I’ve always taken the quote above to heart… fast-shooting myself into the named camp of ‘Career Switchers` when talking about entry into the world of development. I’ve majored in Mechanical Engineer, spent 10 years in the Oil Industry, and just the last year and a half, really immersed myself into development.

I started at a Bootcamp part-time, got the certificate, quit my job, moved to a new city, worked as a Bootcamp TA and then finally landed my first job as an Associate Developer. It definitely wasn’t an easy journey, but I was passionate about this new life decision and I became obsessed. If not for the passion that led to a slight obsession, it would have been 10x harder to get to where I am.

For a new developer starting out, I’d love to tell you that it will turn out just fine… it mostly does… if you are passionate and have the drive. Learning new technology is not the only thing you should do to give you the edge. You must also go out, meet people, network, make projects, breathe… and then repeat. Learn the technology by finding out how it works more so than just watching tutorials. Meet the community and find coding and project buddies. Make projects for ideas to improve your life, or the life of others.

What I found most helpful in this whole process is having a mentor. Find a like-minded individual that is genuine and genuinely wants to be invested in your new journey. There is so much experience and knowledge that can be shared between both individuals, it truly is a beneficial experience for all involved.
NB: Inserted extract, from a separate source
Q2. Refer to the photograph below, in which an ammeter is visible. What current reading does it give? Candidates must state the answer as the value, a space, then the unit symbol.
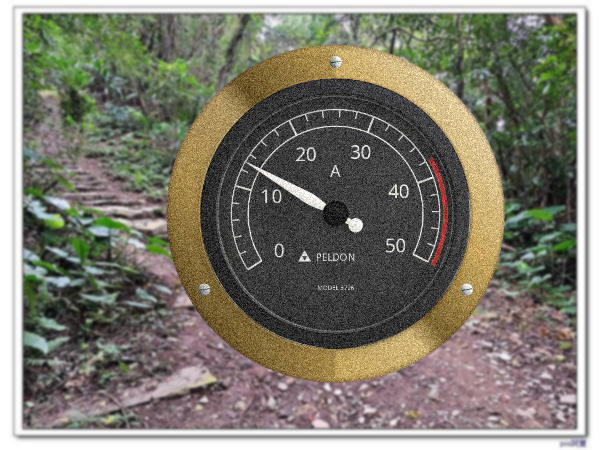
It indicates 13 A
Again, never stop learning, doing, networking and above all, doing what you do, what you are passionate about. The light at the end of the tunnel starts to get brighter and brighter with each passing day, have faith and take the risks! Life is too short otherwise.

– Jenn

Jenn Chu is a software Developer passionate about good design and building simple solutions that will enhance the end user’s experience. She is most excited to bring the diverse community together through collaboration, communication, and connections.

‘You get what you give’

This is a guest post from Rylan Bowers. Enjoy.

Dear New Developer,

‘You get what you give’ isn’t just a late ’90s catchy pop song set in a late ’90s mall that gives me late ’90s cringe (and nostalgia, but those go hand-in-hand, eh?). It’s also a great way to approach your career! This is something core to the tech scene I’ve adopted in Boulder, Colorado as codified by Techstars with their Give First rule in their Code of Conduct. Their other rules are great ones to build your career around, too.
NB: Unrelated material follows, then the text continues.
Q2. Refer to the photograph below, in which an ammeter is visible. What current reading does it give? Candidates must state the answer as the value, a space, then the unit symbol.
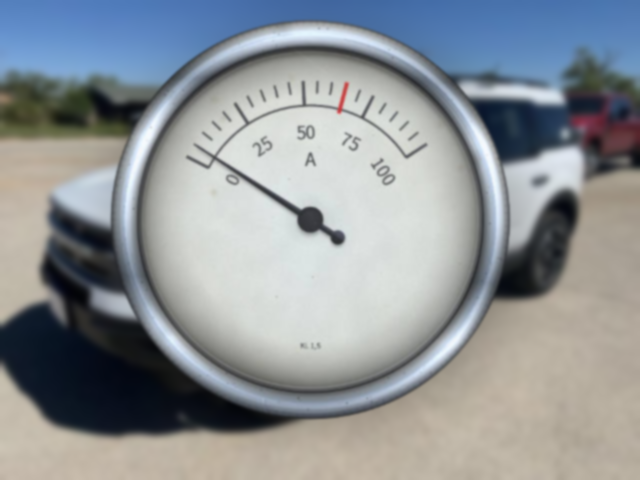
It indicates 5 A
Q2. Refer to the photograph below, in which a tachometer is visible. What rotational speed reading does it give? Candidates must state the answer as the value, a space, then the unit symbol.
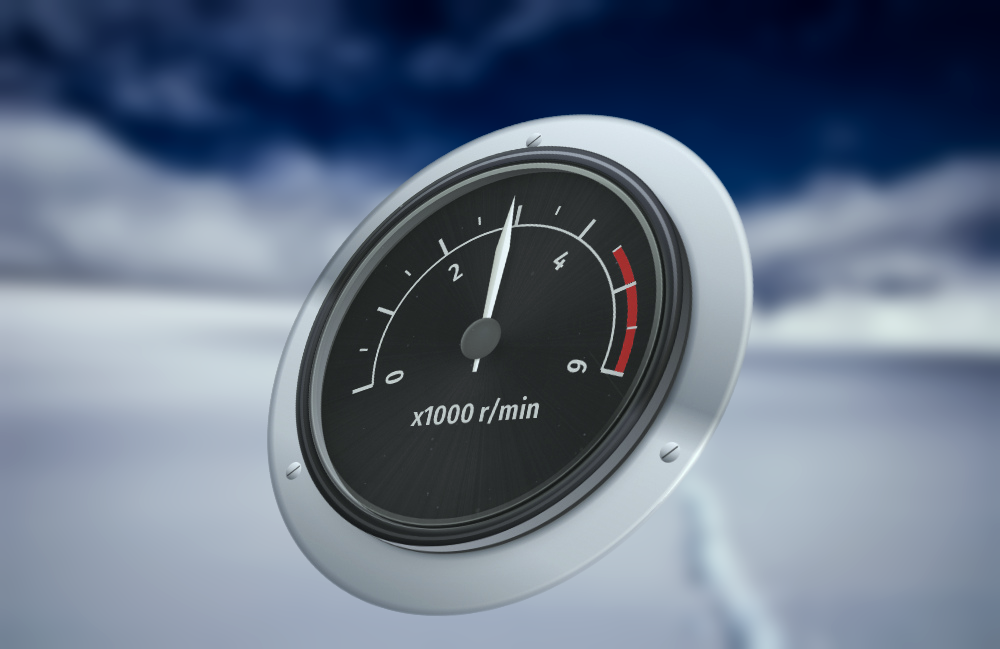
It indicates 3000 rpm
I have found that giving provides many benefits to the giver:

  1. Offering to help engenders a greater sense of observation and consideration of others’ needs and feelings. This is something we all can work on, given our reputation as social introverts.
  2. It feels good to help others with no strings attached.
  3. If you want to attach (small) strings for your own motivation, you increase how others view you in a positive light.
  4. You may/likely will find rewarding hobbies, coding interests, or other intrinsic rewards without much effort.
  5. You become less arrogant.
  6. You help build your community in a positive way, no matter how small the give is.
  7. People are quicker to recommend you for a job or position if you ever fall on harder times.
  8. It improves your own sense of self-worth and confidence.
  9. You make more friends outside of work.
  10. Did I mention that it just feels good?
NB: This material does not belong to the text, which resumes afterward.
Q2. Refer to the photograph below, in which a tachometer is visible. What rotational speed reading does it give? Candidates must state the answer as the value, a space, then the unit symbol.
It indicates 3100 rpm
My one caveat: There are always people who will take advantage, do try to be open-minded and kind, but watch out for takers, they will burn you out! Thankfully, they are few and far between.

Another great example of this is Jason Cole’s “Year of Giving Dangerously”. I must add that this way of living is out of reach for you as a new developer, but something to keep in mind for over the course of your career. Give in small ways until you can give in bigger ways!

Also, be aware that being seen as only a taker is not a good thing. See my caveat above and think back on any time in your life that you’ve ran into one. Maybe someone who always wanted to copy your answers or homework, but never contributed? Or those group projects where you felt like you were doing all the work? Don’t be a taker.

Volunteer in your community. Be the good you want to see in the world.